Desde a morte de Jackson, aos 50 anos, no dia 25 de junho, em Los Angeles, o doutor Conrad Murray é o centro da investigação, já que no local do falecimento foram encontrados frascos de propofol, um potente analgésico.
O propofol é uma droga utilizada nos hospitais para anestesiar pacientes antes de intervenções cirúrgicas e segundo os especialistas, só pode ser administrado por um anestesista, o que tornou sua presença na casa de Jackson a base da investigação.
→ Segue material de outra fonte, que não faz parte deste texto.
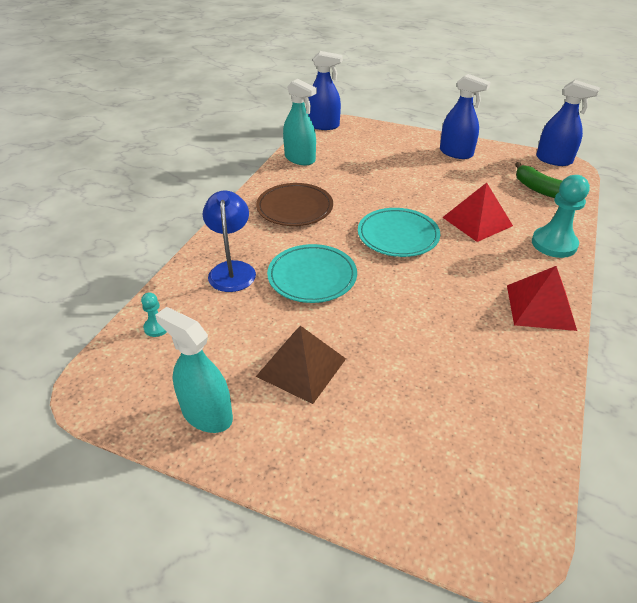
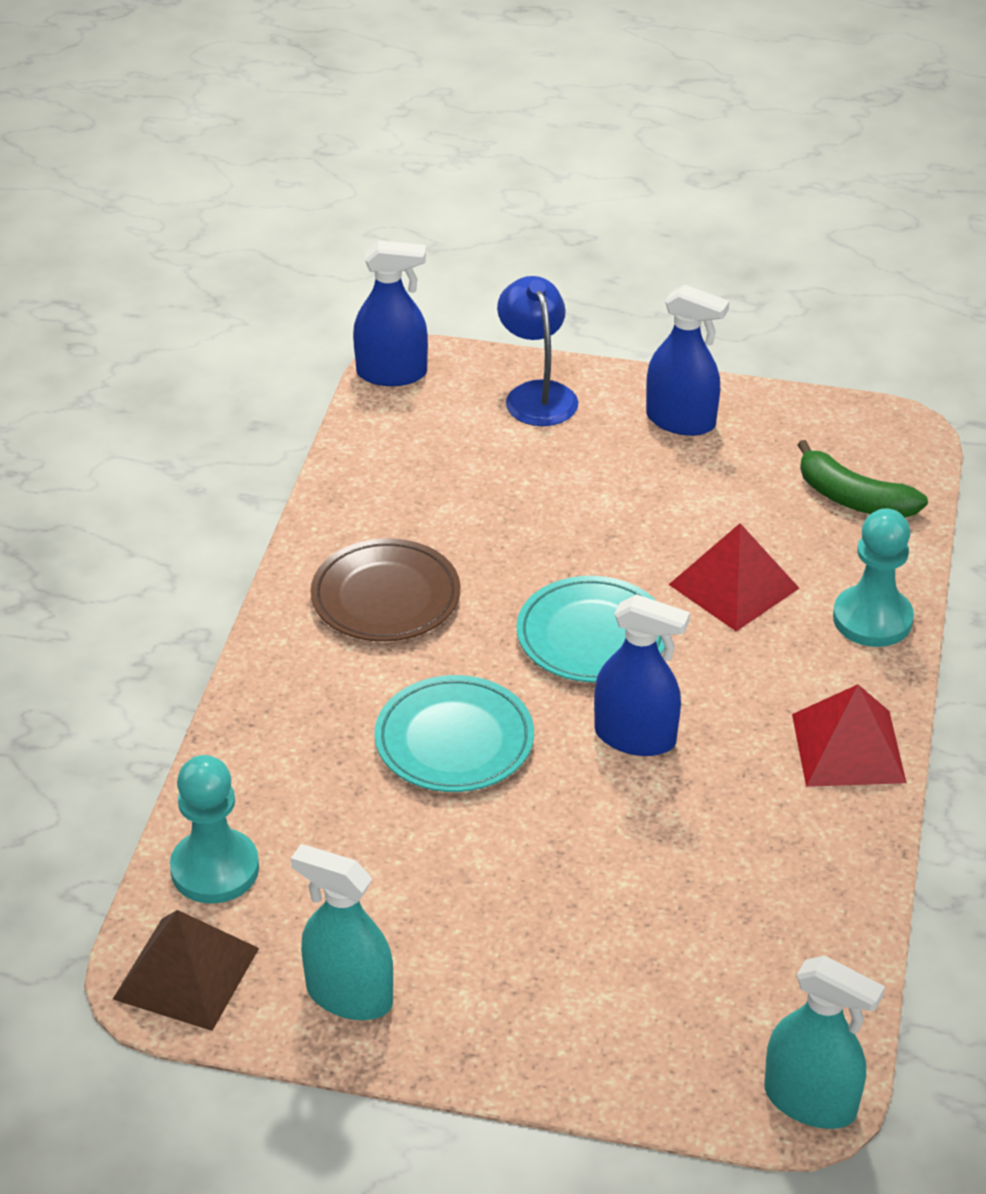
camera: 10 degrees left, 0 degrees up
turquoise pawn [141,292,167,337] -> turquoise pawn [170,755,259,904], size x2.02
blue lamp [203,190,256,292] -> blue lamp moved to [497,276,578,426]
brown pyramid [256,326,346,404] -> brown pyramid moved to [113,910,259,1031]
turquoise spray bottle [283,79,317,165] -> turquoise spray bottle moved to [764,955,885,1129]
blue spray bottle [536,80,600,166] -> blue spray bottle moved to [594,594,690,756]

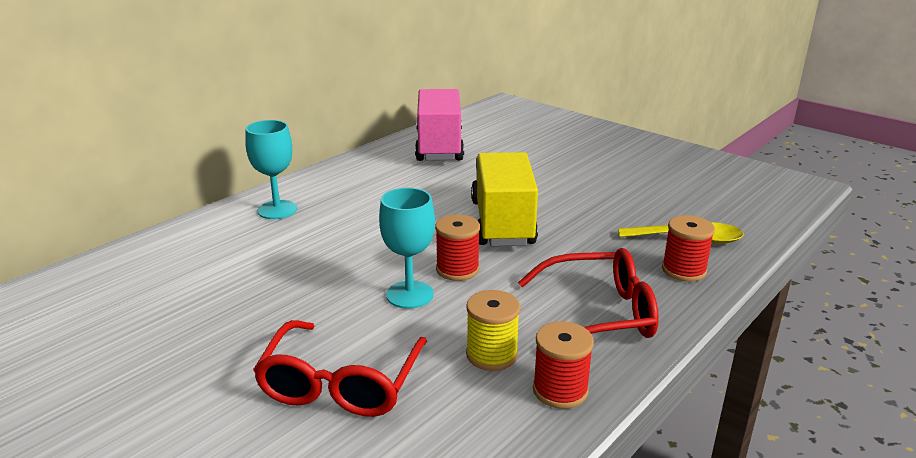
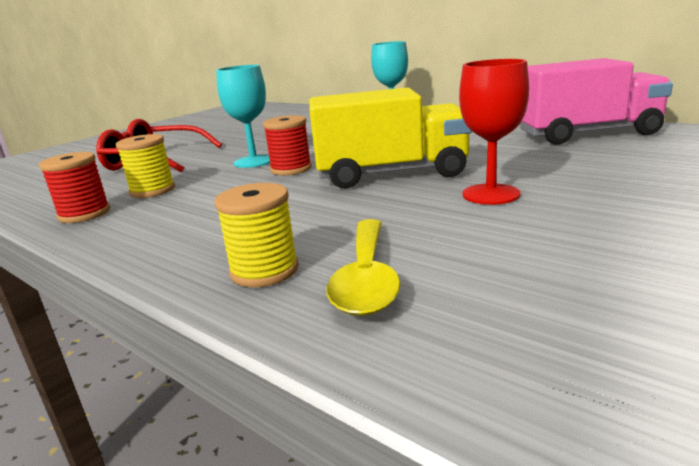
camera: 90 degrees right, 5 degrees down
red glasses [518,248,659,338] -> none
red spool [662,215,715,282] -> yellow spool [214,183,299,287]
none -> red goblet [459,59,529,205]

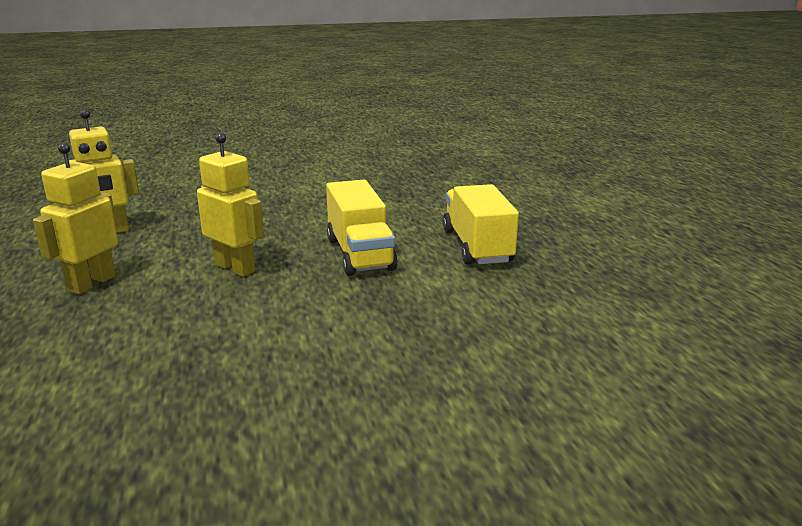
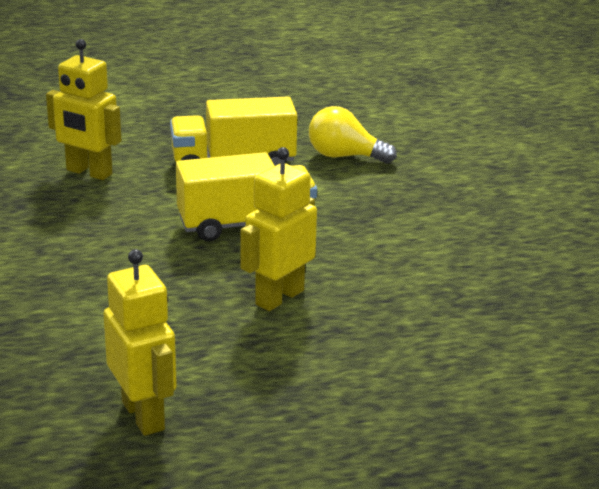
camera: 90 degrees left, 5 degrees up
yellow robot [33,142,118,294] -> yellow robot moved to [46,39,122,180]
none -> yellow light bulb [309,106,397,163]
Os advogados do doutor Murray e a polícia de Los Angeles (LAPD), contatados pela AFP, não comentaram a informação. O relatório oficial sobre a causa da morte de Jackson só será divulgado após os resultados dos exames toxicológicos realizados no corpo do cantor e, segundo a CNN, as informações sobre a autopsia do astro pop deverão ser conhecidas ainda nesta semana.
Entenda a investigação
Conrad Murray é exatamente o médico que estava ao lado de Jackson quando o rei do pop morreu, de parada cardíaca, na mansão que alugava em Los Angeles.
Na quarta-feira passada, a polícia revistou a clínica de Murray em Houston (Texas) e retirou do local vários documentos e o disco rígido de um dos computadores, com o histórico de pacientes.
Murray está atualmente em Las Vegas e está impedido de trabalhar devido às suspeitas que pesam sobre ele desde a morte de Jackson.